Diese Begründung überzeugt den BFH nicht und kann nach seiner Ansicht die unterschiedlichen Zinssätze bei AdV-Zinsen und Nachzahlungszinsen nicht rechtfertigen. Es trifft nach Ansicht des BFH nicht zu, dass Steuerpflichtige keinen Einfluss darauf haben, ob und in welcher Höhe Nachzahlungszinsen entstehen. Nachzahlungszinsen können beispielsweise vermieden werden, indem die Höhe der Steuervorauszahlungen auf Antrag nach oben angepasst wird, freiwillige Zahlungen erbracht werden oder indem die Steuerpflichtigen ihren Mitwirkungspflichten zeitnah nachkommen.
Zwar können Steuerpflichtige beeinflussen, ob AdV-Zinsen entstehen. Sie entscheiden grundsätzlich frei, ob sie die AdV beantragen oder ob sie den geschuldeten Betrag sofort entrichten. Dabei handelt es sich jedoch, ungeachtet des Umstands, dass diese Optionen vor allem aus wirtschaftlichen Gründen nicht allen Steuerpflichtigen jederzeit offenstehen, um Ausweichoptionen. Ausweichoptionen beseitigen nach Ansicht des BFH eine verfassungsrechtlich relevante Ungleichbehandlung aber grundsätzlich nicht.
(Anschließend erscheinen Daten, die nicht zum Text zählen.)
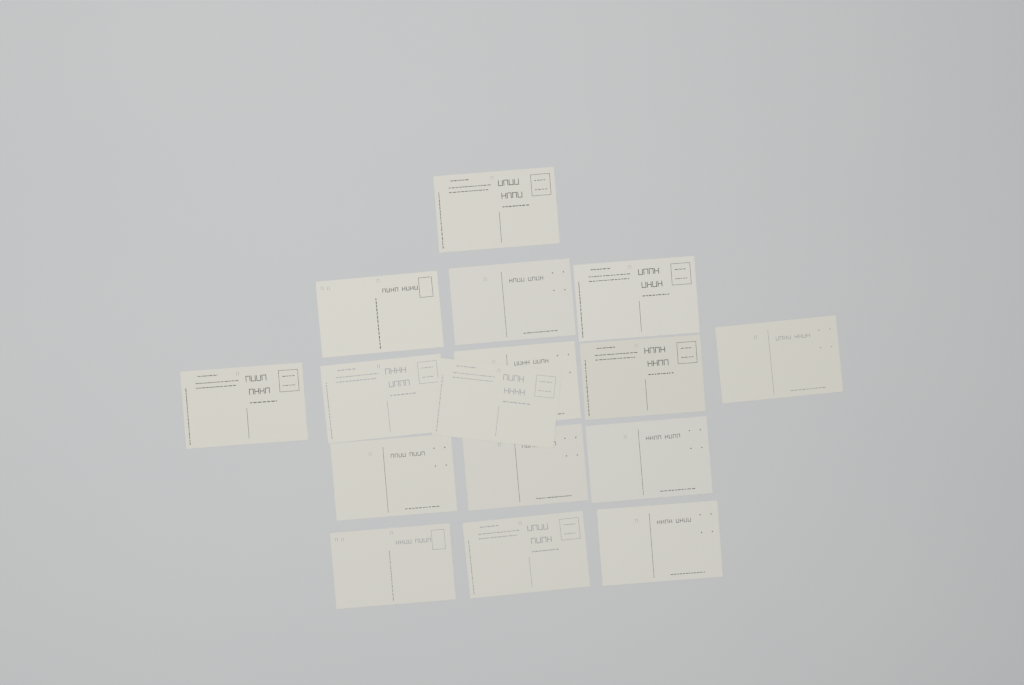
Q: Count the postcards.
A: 16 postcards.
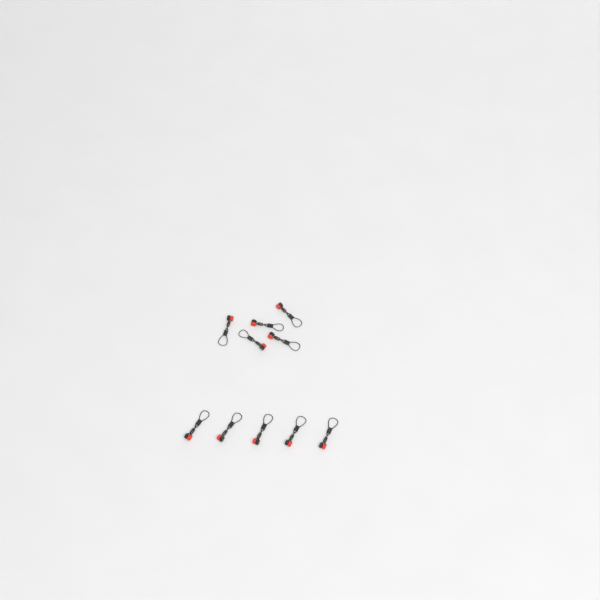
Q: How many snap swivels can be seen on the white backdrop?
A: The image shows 10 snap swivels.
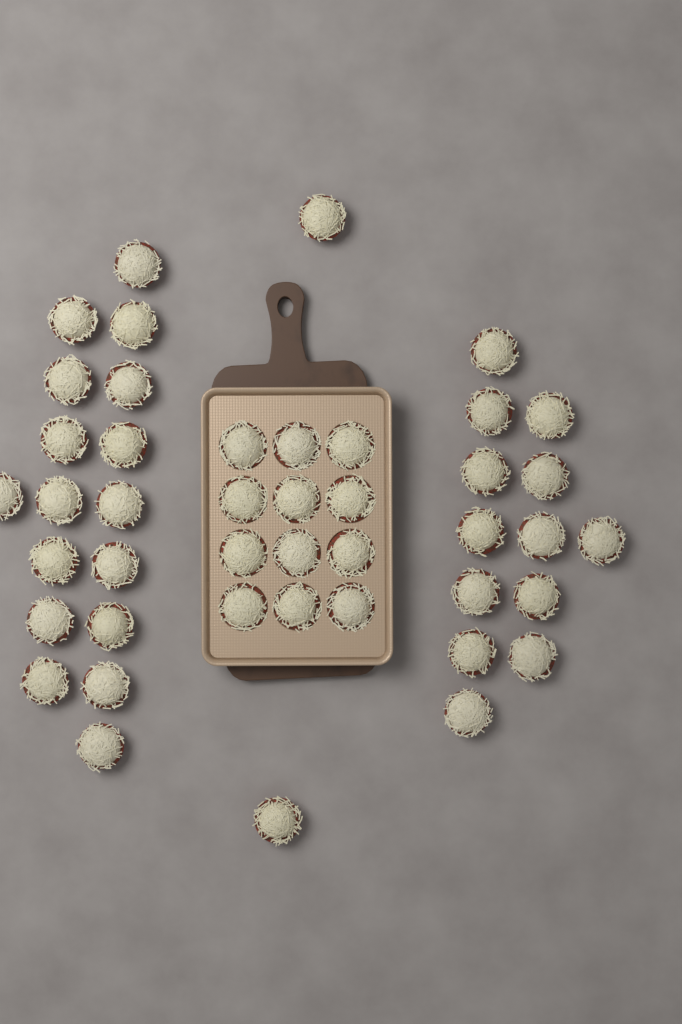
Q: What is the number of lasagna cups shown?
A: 44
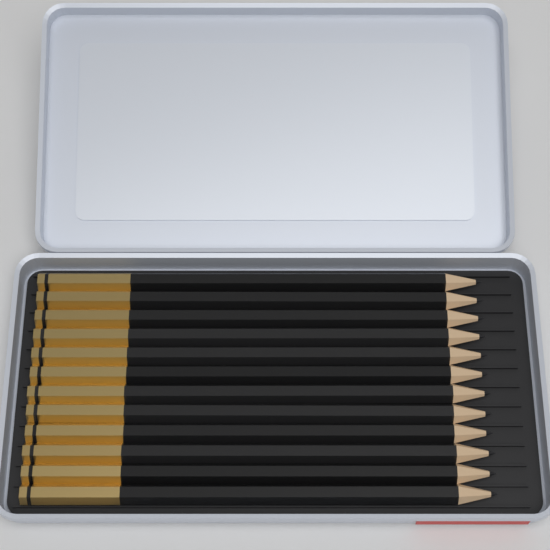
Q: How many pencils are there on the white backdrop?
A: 12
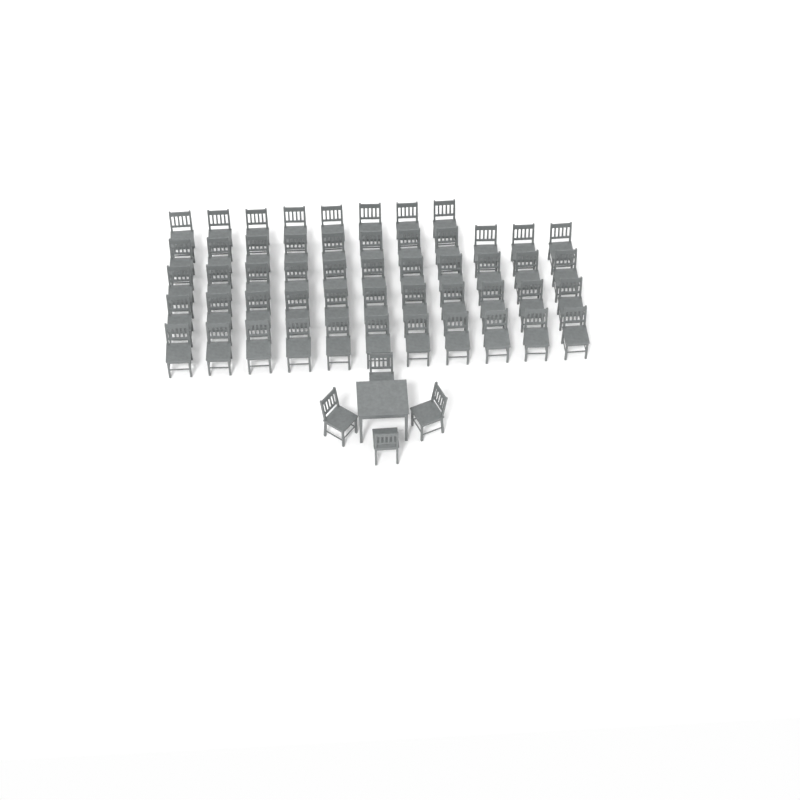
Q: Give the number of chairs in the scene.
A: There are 56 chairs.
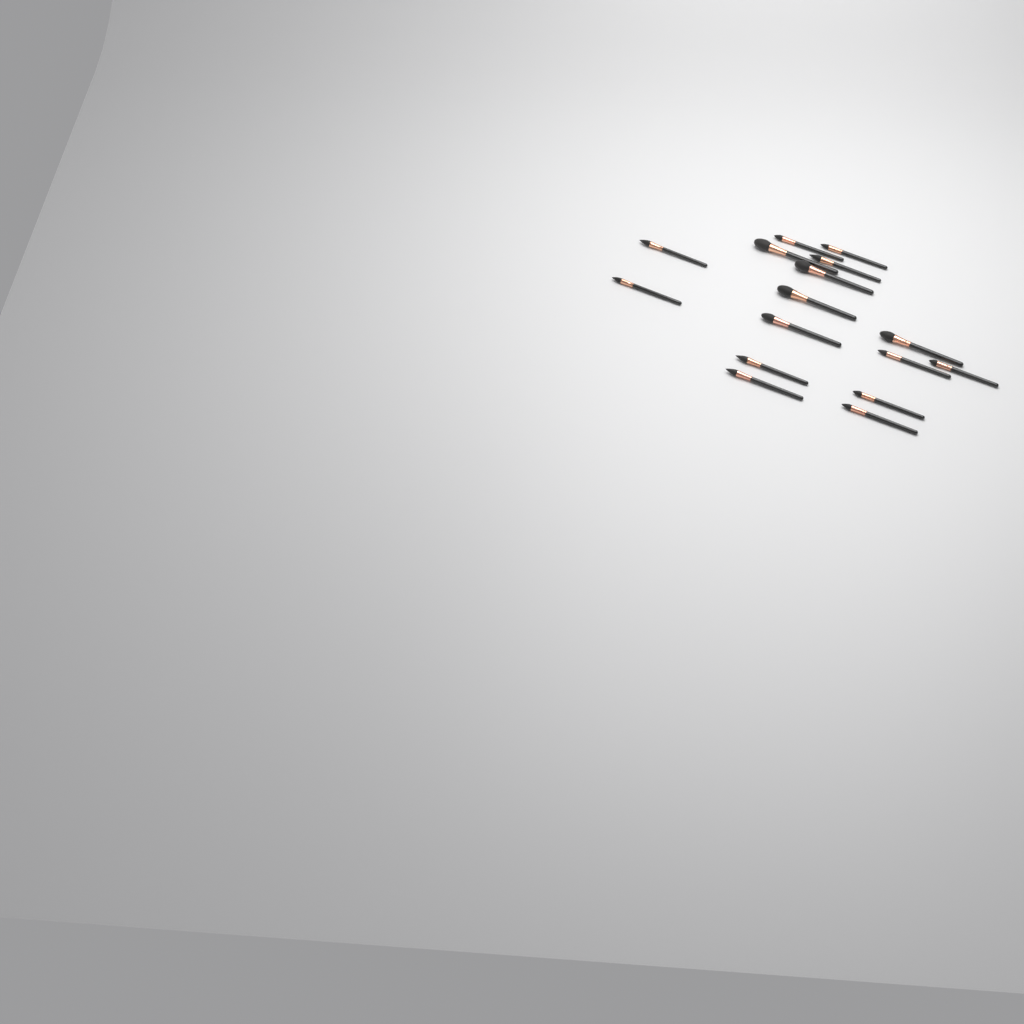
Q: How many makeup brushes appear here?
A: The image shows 16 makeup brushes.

Andere gewichtige Gründe für die Beibehaltung des Zinssatzes von 0,5 Prozent pro Monat für AdV-Zinsen sind für den BFH nicht ersichtlich. Auch der Umstand, dass das BVerfG seinen Beschluss zur Vollverzinsung nicht auf die anderen Verzinsungstatbestände der Abgabenordnung erstreckt hat, führt zu keiner anderen Beurteilung. Das BVerfG hatte in seinem damaligen Urteil lediglich angemerkt, dass die anderen Verzinsungstatbestände eigenständig verfassungsrechtlich beurteilt werden müssten. Ausführungen zur Verfassungsmäßigkeit der Höhe des Zinssatzes für die AdV sind dem Beschluss des BVerfG zur Vollverzinsung nicht zu entnehmen.
Rechtschutz darf nicht von Finanzkraft abhängen
Der BFH führt noch ein weiteres Argument für die Verfassungswidrigkeit an. Die hohen Zinssätze für AdV-Zinsen könnten Steuerpflichtige aus finanziellen Gründen davon abhalten, ihre Rechte gegenüber der Finanzverwaltung durchzusetzen. Auf diese Weise beschränkt die Zinshöhe den Zugang zu effektivem Rechtsschutz zumindest mittelbar. Dies hat in der Vergangenheit zur Überzeugung des BFH dazu geführt, dass AdV aus wirtschaftlichen Gründen vielfach nicht mehr in Anspruch genommen worden ist, auch wenn die Voraussetzungen dafür vorgelegen haben.
Empfehlung: Betroffene Steuerpflichtige sollten gegen die Höhe des Zinssatzes mit Hinweis auf das anhängige Verfahren Einspruch einlegen und die Fälle offenhalten, um von einer eventuell günstigen Entscheidung des Bundesverfassungsgerichts zu profitieren.